**ACTIVITY:**
When you transcribe the entries below, keep the wording exact and omit the pictures.

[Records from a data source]
________________________

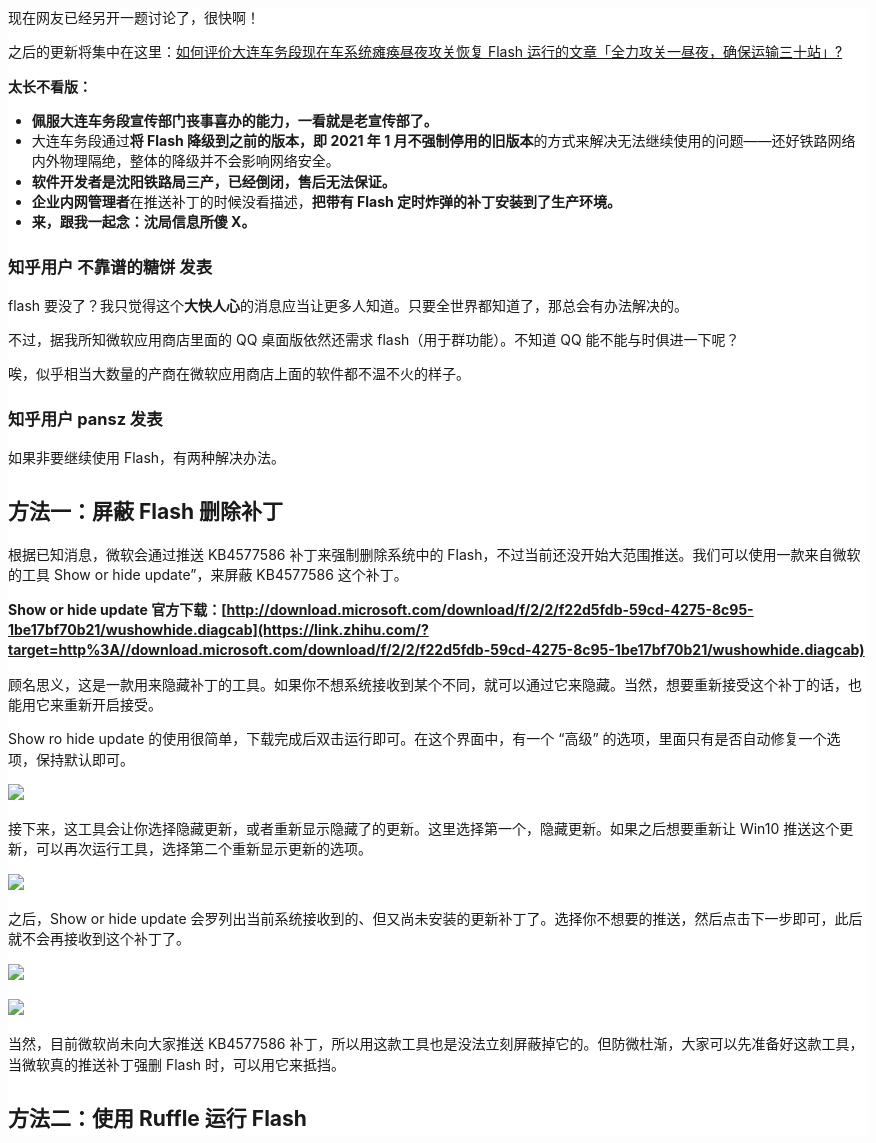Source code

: 现在网友已经另开一题讨论了，很快啊！

之后的更新将集中在这里：[如何评价大连车务段现在车系统瘫痪昼夜攻关恢复 Flash 运行的文章「全力攻关一昼夜，确保运输三十站」?](https://www.zhihu.com/question/439434803/answer/1679112136)

**太长不看版：**

*   **佩服大连车务段宣传部门丧事喜办的能力，一看就是老宣传部了。**
*   大连车务段通过**将 Flash 降级到之前的版本，即 2021 年 1 月不强制停用的旧版本**的方式来解决无法继续使用的问题——还好铁路网络内外物理隔绝，整体的降级并不会影响网络安全。
*   **软件开发者是沈阳铁路局三产，已经倒闭，售后无法保证。**
*   **企业内网管理者**在推送补丁的时候没看描述，**把带有 Flash 定时炸弹的补丁安装到了生产环境。**
*   **来，跟我一起念：沈局信息所傻 X。**
    
    
    
    
### 知乎用户 不靠谱的糖饼​ 发表
    
flash 要没了？我只觉得这个**大快人心**的消息应当让更多人知道。只要全世界都知道了，那总会有办法解决的。

不过，据我所知微软应用商店里面的 QQ 桌面版依然还需求 flash（用于群功能）。不知道 QQ 能不能与时俱进一下呢？

唉，似乎相当大数量的产商在微软应用商店上面的软件都不温不火的样子。
    
    
    
    
### 知乎用户 pansz​ 发表
    
如果非要继续使用 Flash，有两种解决办法。

**方法一：屏蔽 Flash 删除补丁**
---------------------

根据已知消息，微软会通过推送 KB4577586 补丁来强制删除系统中的 Flash，不过当前还没开始大范围推送。我们可以使用一款来自微软的工具 Show or hide update”，来屏蔽 KB4577586 这个补丁。

**Show or hide update 官方下载：[http://download.microsoft.com/download/f/2/2/f22d5fdb-59cd-4275-8c95-1be17bf70b21/wushowhide.diagcab](https://link.zhihu.com/?target=http%3A//download.microsoft.com/download/f/2/2/f22d5fdb-59cd-4275-8c95-1be17bf70b21/wushowhide.diagcab)**

顾名思义，这是一款用来隐藏补丁的工具。如果你不想系统接收到某个不同，就可以通过它来隐藏。当然，想要重新接受这个补丁的话，也能用它来重新开启接受。

Show ro hide update 的使用很简单，下载完成后双击运行即可。在这个界面中，有一个 “高级” 的选项，里面只有是否自动修复一个选项，保持默认即可。

![](https://images.weserv.nl/?url=https%3A//pic2.zhimg.com/v2-fb94774ee2f8e8c2400cdb4a26972ec3_r.jpg%3Fsource%3D1940ef5c)

接下来，这工具会让你选择隐藏更新，或者重新显示隐藏了的更新。这里选择第一个，隐藏更新。如果之后想要重新让 Win10 推送这个更新，可以再次运行工具，选择第二个重新显示更新的选项。

![](https://images.weserv.nl/?url=https%3A//pic1.zhimg.com/v2-2acd7b3199d421304bdfcc5af3c4f683_r.jpg%3Fsource%3D1940ef5c)

之后，Show or hide update 会罗列出当前系统接收到的、但又尚未安装的更新补丁了。选择你不想要的推送，然后点击下一步即可，此后就不会再接收到这个补丁了。

![](https://images.weserv.nl/?url=https%3A//pic4.zhimg.com/v2-608a8c31fa564098dc22d4ef75a69f0d_r.jpg%3Fsource%3D1940ef5c)

![](https://images.weserv.nl/?url=https%3A//pic2.zhimg.com/v2-f34c445ef2fe51cdf781d011feb77cbf_r.jpg%3Fsource%3D1940ef5c)

当然，目前微软尚未向大家推送 KB4577586 补丁，所以用这款工具也是没法立刻屏蔽掉它的。但防微杜渐，大家可以先准备好这款工具，当微软真的推送补丁强删 Flash 时，可以用它来抵挡。

**方法二：使用 Ruffle 运行 Flash**
--------------------------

________________________

**WRITTEN ANSWER:**
Source code

: 现在网友已经另开一题讨论了，很快啊！

之后的更新将集中在这里：[如何评价大连车务段现在车系统瘫痪昼夜攻关恢复 Flash 运行的文章「全力攻关一昼夜，确保运输三十站」?](https://www.zhihu.com/question/439434803/answer/1679112136)

**太长不看版：**

*   **佩服大连车务段宣传部门丧事喜办的能力，一看就是老宣传部了。**
*   大连车务段通过**将 Flash 降级到之前的版本，即 2021 年 1 月不强制停用的旧版本**的方式来解决无法继续使用的问题——还好铁路网络内外物理隔绝，整体的降级并不会影响网络安全。
*   **软件开发者是沈阳铁路局三产，已经倒闭，售后无法保证。**
*   **企业内网管理者**在推送补丁的时候没看描述，**把带有 Flash 定时炸弹的补丁安装到了生产环境。**
*   **来，跟我一起念：沈局信息所傻 X。**
    
    
    
    
### 知乎用户 不靠谱的糖饼​ 发表
    
flash 要没了？我只觉得这个**大快人心**的消息应当让更多人知道。只要全世界都知道了，那总会有办法解决的。

不过，据我所知微软应用商店里面的 QQ 桌面版依然还需求 flash（用于群功能）。不知道 QQ 能不能与时俱进一下呢？

唉，似乎相当大数量的产商在微软应用商店上面的软件都不温不火的样子。
    
    
    
    
### 知乎用户 pansz​ 发表
    
如果非要继续使用 Flash，有两种解决办法。

**方法一：屏蔽 Flash 删除补丁**
---------------------

根据已知消息，微软会通过推送 KB4577586 补丁来强制删除系统中的 Flash，不过当前还没开始大范围推送。我们可以使用一款来自微软的工具 Show or hide update”，来屏蔽 KB4577586 这个补丁。

**Show or hide update 官方下载：[http://download.microsoft.com/download/f/2/2/f22d5fdb-59cd-4275-8c95-1be17bf70b21/wushowhide.diagcab](https://link.zhihu.com/?target=http%3A//download.microsoft.com/download/f/2/2/f22d5fdb-59cd-4275-8c95-1be17bf70b21/wushowhide.diagcab)**

顾名思义，这是一款用来隐藏补丁的工具。如果你不想系统接收到某个不同，就可以通过它来隐藏。当然，想要重新接受这个补丁的话，也能用它来重新开启接受。

Show ro hide update 的使用很简单，下载完成后双击运行即可。在这个界面中，有一个 “高级” 的选项，里面只有是否自动修复一个选项，保持默认即可。

![](https://images.weserv.nl/?url=https%3A//pic2.zhimg.com/v2-fb94774ee2f8e8c2400cdb4a26972ec3_r.jpg%3Fsource%3D1940ef5c)

接下来，这工具会让你选择隐藏更新，或者重新显示隐藏了的更新。这里选择第一个，隐藏更新。如果之后想要重新让 Win10 推送这个更新，可以再次运行工具，选择第二个重新显示更新的选项。

![](https://images.weserv.nl/?url=https%3A//pic1.zhimg.com/v2-2acd7b3199d421304bdfcc5af3c4f683_r.jpg%3Fsource%3D1940ef5c)

之后，Show or hide update 会罗列出当前系统接收到的、但又尚未安装的更新补丁了。选择你不想要的推送，然后点击下一步即可，此后就不会再接收到这个补丁了。

![](https://images.weserv.nl/?url=https%3A//pic4.zhimg.com/v2-608a8c31fa564098dc22d4ef75a69f0d_r.jpg%3Fsource%3D1940ef5c)

![](https://images.weserv.nl/?url=https%3A//pic2.zhimg.com/v2-f34c445ef2fe51cdf781d011feb77cbf_r.jpg%3Fsource%3D1940ef5c)

当然，目前微软尚未向大家推送 KB4577586 补丁，所以用这款工具也是没法立刻屏蔽掉它的。但防微杜渐，大家可以先准备好这款工具，当微软真的推送补丁强删 Flash 时，可以用它来抵挡。

**方法二：使用 Ruffle 运行 Flash**
--------------------------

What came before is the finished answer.